Electric vehicles in Quebec

Electric car pioneers will soon have less to fret about as they travel Quebec roads because Canada’s first public network of charging stations is about to power up.

By March, the first 90 240-volt charging stations should be operating at 60 sites in the Montreal and Quebec City regions, those behind Quebec’s Electric Circuit say.

The 90 stations, which can be used by all electric cars or plug-in hybrids, will be joined by another 30 in the summer, bringing to 120 the number of charging stations in the network.

“We are following the rhythm of the arrival of electric vehicles in Quebec,” Pierre-Luc Desgagné, Hydro-Québec’s senior director of strategic planning, said Thursday at the Montreal International Auto Show.

The utility has teamed up with the Agence métropolitaine de transport, Rotisseries St-Hubert, Rona and Metro to create the network.

It is also now testing a rapid charger unit, a 400-volt charger that can give a depleted battery an 80-per-cent charge in about 15 minutes. The rapid chargers will later be incorporated into the network.

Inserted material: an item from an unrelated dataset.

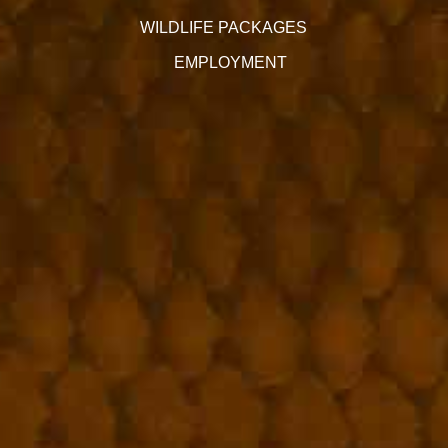
WILDLIFE PACKAGES
EMPLOYMENT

Although there is wide consensus that EV owners will do most of their charging at home and the workplace, “range anxiety” is also taken as fact for early adopters of EVs.

That’s an EV driver’s nagging concern that one could find oneself stranded on the highway because charging stations aren’t as plentiful as gas stations.

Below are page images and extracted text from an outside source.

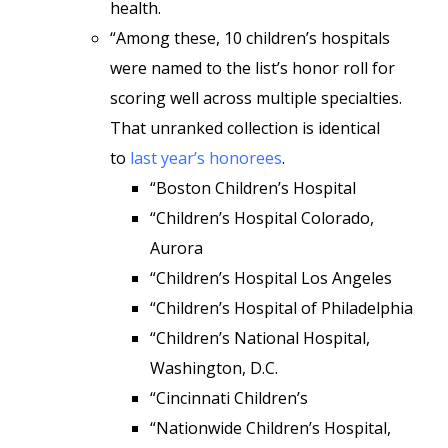
health.
“Among these, 10 children’s hospitals
were named to the list’s honor roll for
scoring well across multiple specialties.
That unranked collection is identical
to
last year’s honorees
.
“Boston Children’s Hospital
“Children’s Hospital Colorado,
Aurora
“Children’s Hospital Los Angeles
“Children’s Hospital of Philadelphia
“Children’s National Hospital,
Washington, D.C.
“Cincinnati Children’s
“Nationwide Children’s Hospital,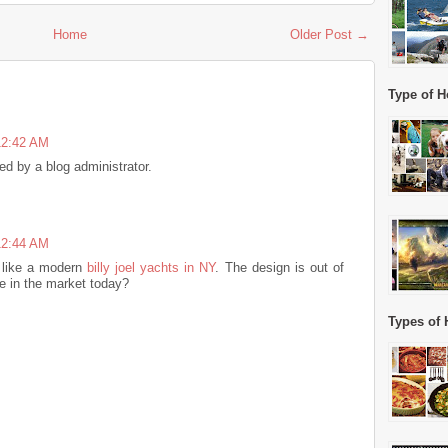
Home
Older Post →
Type of H
12:42 AM
 by a blog administrator.
12:44 AM
 like a modern
billy joel yachts in NY
. The design is out of
le in the market today?
Types of 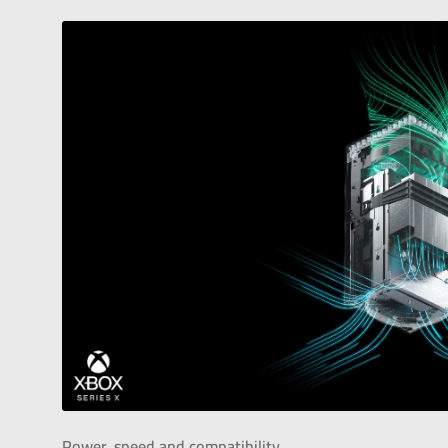
Power, speed and compatibility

Studies have indicated that the mere presence of public charging stations offsets “range anxiety” even if EV owners don’t use them.

And, of course, having charging stations along heavily travelled corridors will help achieve Quebec’s goal of widespread adoption of electric cars.

Although there are a number of publicly accessible EV charging stations in Toronto and Vancouver, Quebec’s network is the first in Canada.

Users of the Electric Circuit will also have access to a 24-hour help line operated by CAA-Québec. The service will be provided free of charge, Daniel Bédard, assistant director of automotive advisory services, said.

“We believe in the future of electric vehicles and want to actively advance that program,” he said.

If need be, CAA can remotely reset a charging station or offer towing services in extreme cases.

CAA-Québec also expects to soon acquire trucks that can provide a quick charge to stranded EVs, Bédard said.

The AAA, in the U.S., is currently testing those trucks in various cities, he said.

The Electric Circuit’s service will cost $2.50 per use, or $25 for 10 charges, regardless of how long the charge.